Exercise aim >>
In the copy, include every entry exactly but none of the pictures.

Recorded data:
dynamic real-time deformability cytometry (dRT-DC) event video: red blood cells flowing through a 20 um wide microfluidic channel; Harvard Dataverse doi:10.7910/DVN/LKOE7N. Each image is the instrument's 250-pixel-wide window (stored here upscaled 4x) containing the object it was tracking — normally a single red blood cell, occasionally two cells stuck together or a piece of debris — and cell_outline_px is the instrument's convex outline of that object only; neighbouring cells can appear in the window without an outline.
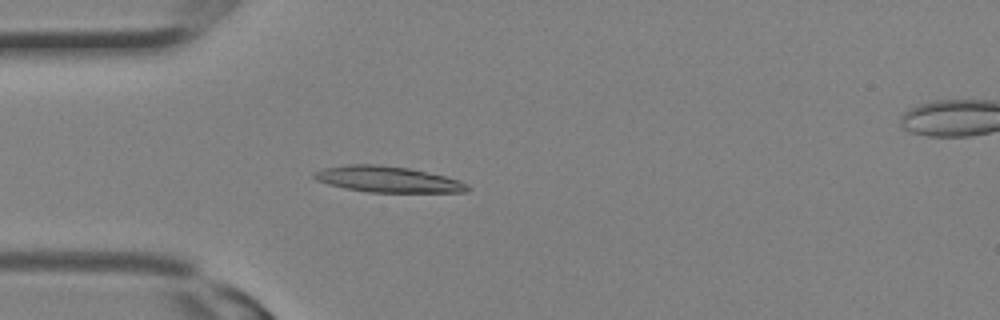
{"species": "Egyptian fruit bat (a non-hibernating species)", "species_latin": "Rousettus aegyptiacus", "temperature_condition": "room temperature", "stored_images_in_passage": 15, "camera_frame_rate_fps": 3000, "um_per_image_px": 0.085, "animal": {"sex": "female"}, "frame": {"image": 1, "passage_image": 9, "time_ms": 2.667, "image_size_px": [1000, 320], "cell_outline_px": [[472, 188], [468, 192], [368, 192], [344, 188], [328, 184], [316, 180], [312, 176], [312, 172], [324, 168], [348, 164], [376, 164], [408, 168], [444, 176], [460, 180], [468, 184]], "centroid_in_image_um": [32.95, 15.24], "position_along_channel_um": 52.0, "area_um2": 23.29}}
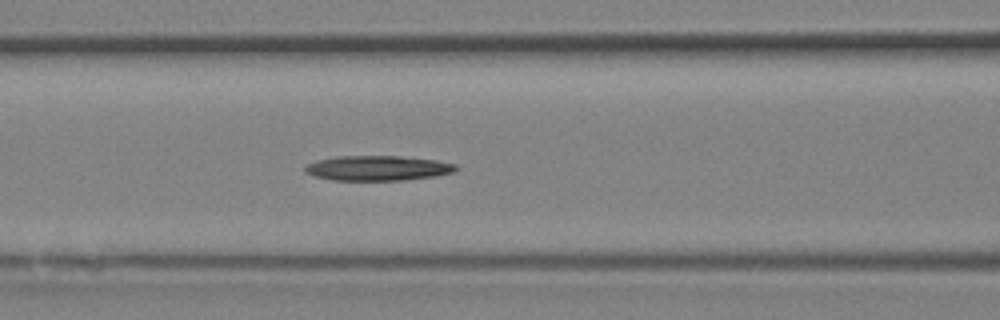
{"frame": {"image": 2, "passage_image": 13, "time_ms": 4.0, "image_size_px": [1000, 320], "cell_outline_px": [[460, 168], [456, 172], [436, 176], [404, 180], [332, 180], [312, 176], [304, 172], [304, 168], [308, 164], [316, 160], [336, 156], [412, 156], [436, 160], [456, 164]], "centroid_in_image_um": [32.15, 14.28], "position_along_channel_um": 134.5, "area_um2": 22.37}}
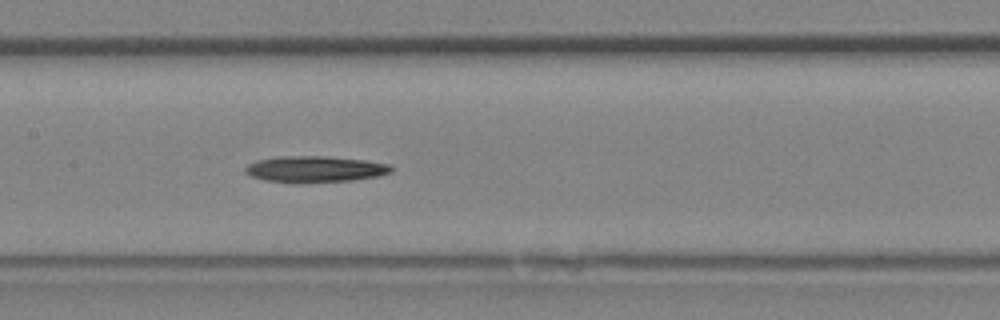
{"frame": {"image": 3, "passage_image": 15, "time_ms": 4.667, "image_size_px": [1000, 320], "cell_outline_px": [[392, 172], [380, 176], [352, 180], [296, 184], [264, 180], [252, 176], [244, 172], [244, 168], [248, 164], [256, 160], [280, 156], [328, 156], [364, 160], [392, 164]], "centroid_in_image_um": [26.77, 14.39], "position_along_channel_um": 180.6, "area_um2": 22.77}}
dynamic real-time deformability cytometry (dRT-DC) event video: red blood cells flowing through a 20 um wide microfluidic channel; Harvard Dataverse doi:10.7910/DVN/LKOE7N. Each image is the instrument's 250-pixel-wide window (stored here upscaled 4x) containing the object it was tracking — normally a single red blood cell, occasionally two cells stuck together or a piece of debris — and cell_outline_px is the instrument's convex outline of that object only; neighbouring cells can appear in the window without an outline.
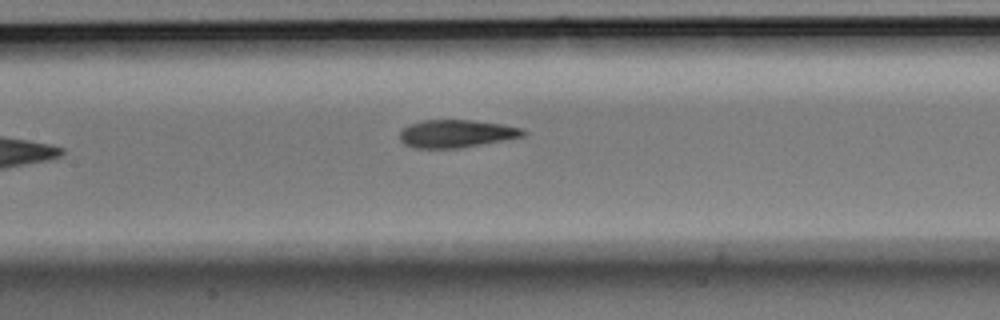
{"species": "Egyptian fruit bat (a non-hibernating species)", "species_latin": "Rousettus aegyptiacus", "temperature_condition": "room temperature", "stored_images_in_passage": 8, "camera_frame_rate_fps": 3000, "um_per_image_px": 0.085, "animal": {"sex": "male"}, "frame": {"image": 1, "passage_image": 8, "time_ms": 2.333, "image_size_px": [1000, 320], "cell_outline_px": [[528, 132], [524, 136], [460, 148], [412, 148], [404, 144], [400, 140], [400, 128], [408, 124], [420, 120], [472, 120], [504, 124], [524, 128]], "centroid_in_image_um": [38.77, 11.35], "position_along_channel_um": 168.6, "area_um2": 20.29}}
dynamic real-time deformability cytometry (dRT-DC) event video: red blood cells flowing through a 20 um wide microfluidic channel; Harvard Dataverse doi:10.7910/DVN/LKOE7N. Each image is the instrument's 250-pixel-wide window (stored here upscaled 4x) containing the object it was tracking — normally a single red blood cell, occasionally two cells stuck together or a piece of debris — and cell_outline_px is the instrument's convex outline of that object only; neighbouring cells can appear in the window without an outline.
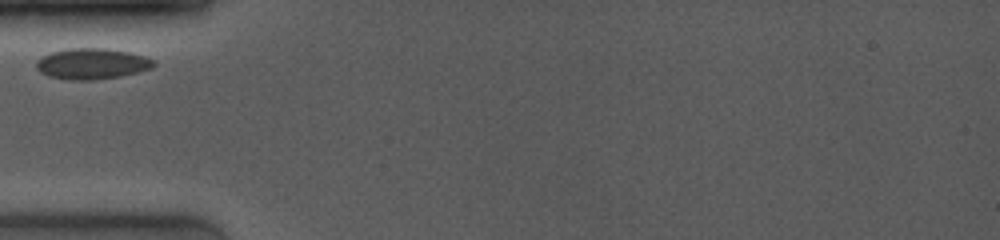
{"species": "common noctule bat (a hibernating species)", "species_latin": "Nyctalus noctula", "temperature_condition": "room temperature", "stored_images_in_passage": 3, "camera_frame_rate_fps": 4000, "um_per_image_px": 0.085, "animal": {"sex": "female", "body_mass_g": 19.0, "forearm_length_mm": 53.3}, "frame": {"image": 1, "passage_image": 1, "time_ms": 0.0, "image_size_px": [1000, 240], "cell_outline_px": [[156, 64], [152, 68], [120, 76], [92, 80], [72, 80], [48, 76], [40, 72], [36, 68], [36, 64], [44, 56], [52, 52], [68, 48], [108, 48], [128, 52], [144, 56], [156, 60]], "centroid_in_image_um": [7.85, 5.41], "position_along_channel_um": 77.2, "area_um2": 20.98}}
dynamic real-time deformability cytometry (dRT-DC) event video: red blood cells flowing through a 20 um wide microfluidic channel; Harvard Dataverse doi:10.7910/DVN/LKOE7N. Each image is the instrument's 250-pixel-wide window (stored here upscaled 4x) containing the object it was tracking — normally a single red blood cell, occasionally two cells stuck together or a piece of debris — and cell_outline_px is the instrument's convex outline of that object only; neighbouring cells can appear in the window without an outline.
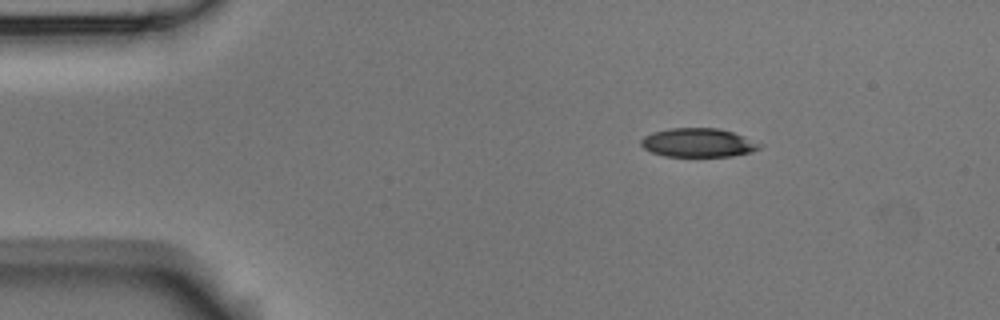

Exercise answer >>
dynamic real-time deformability cytometry (dRT-DC) event video: red blood cells flowing through a 20 um wide microfluidic channel; Harvard Dataverse doi:10.7910/DVN/LKOE7N. Each image is the instrument's 250-pixel-wide window (stored here upscaled 4x) containing the object it was tracking — normally a single red blood cell, occasionally two cells stuck together or a piece of debris — and cell_outline_px is the instrument's convex outline of that object only; neighbouring cells can appear in the window without an outline.
{"species": "Egyptian fruit bat (a non-hibernating species)", "species_latin": "Rousettus aegyptiacus", "temperature_condition": "room temperature", "stored_images_in_passage": 15, "camera_frame_rate_fps": 3000, "um_per_image_px": 0.085, "animal": {"sex": "female"}, "frame": {"image": 1, "passage_image": 9, "time_ms": 2.667, "image_size_px": [1000, 320], "cell_outline_px": [[472, 188], [468, 192], [368, 192], [344, 188], [328, 184], [316, 180], [312, 176], [312, 172], [324, 168], [348, 164], [376, 164], [408, 168], [444, 176], [460, 180], [468, 184]], "centroid_in_image_um": [32.95, 15.24], "position_along_channel_um": 52.0, "area_um2": 23.29}}
{"frame": {"image": 2, "passage_image": 13, "time_ms": 4.0, "image_size_px": [1000, 320], "cell_outline_px": [[460, 168], [456, 172], [436, 176], [404, 180], [332, 180], [312, 176], [304, 172], [304, 168], [308, 164], [316, 160], [336, 156], [412, 156], [436, 160], [456, 164]], "centroid_in_image_um": [32.15, 14.28], "position_along_channel_um": 134.5, "area_um2": 22.37}}
{"frame": {"image": 3, "passage_image": 15, "time_ms": 4.667, "image_size_px": [1000, 320], "cell_outline_px": [[392, 172], [380, 176], [352, 180], [296, 184], [264, 180], [252, 176], [244, 172], [244, 168], [248, 164], [256, 160], [280, 156], [328, 156], [364, 160], [392, 164]], "centroid_in_image_um": [26.77, 14.39], "position_along_channel_um": 180.6, "area_um2": 22.77}}
dynamic real-time deformability cytometry (dRT-DC) event video: red blood cells flowing through a 20 um wide microfluidic channel; Harvard Dataverse doi:10.7910/DVN/LKOE7N. Each image is the instrument's 250-pixel-wide window (stored here upscaled 4x) containing the object it was tracking — normally a single red blood cell, occasionally two cells stuck together or a piece of debris — and cell_outline_px is the instrument's convex outline of that object only; neighbouring cells can appear in the window without an outline.
{"species": "Egyptian fruit bat (a non-hibernating species)", "species_latin": "Rousettus aegyptiacus", "temperature_condition": "room temperature", "stored_images_in_passage": 8, "camera_frame_rate_fps": 3000, "um_per_image_px": 0.085, "animal": {"sex": "male"}, "frame": {"image": 1, "passage_image": 8, "time_ms": 2.333, "image_size_px": [1000, 320], "cell_outline_px": [[528, 132], [524, 136], [460, 148], [412, 148], [404, 144], [400, 140], [400, 128], [408, 124], [420, 120], [472, 120], [504, 124], [524, 128]], "centroid_in_image_um": [38.77, 11.35], "position_along_channel_um": 168.6, "area_um2": 20.29}}
dynamic real-time deformability cytometry (dRT-DC) event video: red blood cells flowing through a 20 um wide microfluidic channel; Harvard Dataverse doi:10.7910/DVN/LKOE7N. Each image is the instrument's 250-pixel-wide window (stored here upscaled 4x) containing the object it was tracking — normally a single red blood cell, occasionally two cells stuck together or a piece of debris — and cell_outline_px is the instrument's convex outline of that object only; neighbouring cells can appear in the window without an outline.
{"species": "common noctule bat (a hibernating species)", "species_latin": "Nyctalus noctula", "temperature_condition": "room temperature", "stored_images_in_passage": 3, "camera_frame_rate_fps": 4000, "um_per_image_px": 0.085, "animal": {"sex": "female", "body_mass_g": 19.0, "forearm_length_mm": 53.3}, "frame": {"image": 1, "passage_image": 1, "time_ms": 0.0, "image_size_px": [1000, 240], "cell_outline_px": [[156, 64], [152, 68], [120, 76], [92, 80], [72, 80], [48, 76], [40, 72], [36, 68], [36, 64], [44, 56], [52, 52], [68, 48], [108, 48], [128, 52], [144, 56], [156, 60]], "centroid_in_image_um": [7.85, 5.41], "position_along_channel_um": 77.2, "area_um2": 20.98}}
dynamic real-time deformability cytometry (dRT-DC) event video: red blood cells flowing through a 20 um wide microfluidic channel; Harvard Dataverse doi:10.7910/DVN/LKOE7N. Each image is the instrument's 250-pixel-wide window (stored here upscaled 4x) containing the object it was tracking — normally a single red blood cell, occasionally two cells stuck together or a piece of debris — and cell_outline_px is the instrument's convex outline of that object only; neighbouring cells can appear in the window without an outline.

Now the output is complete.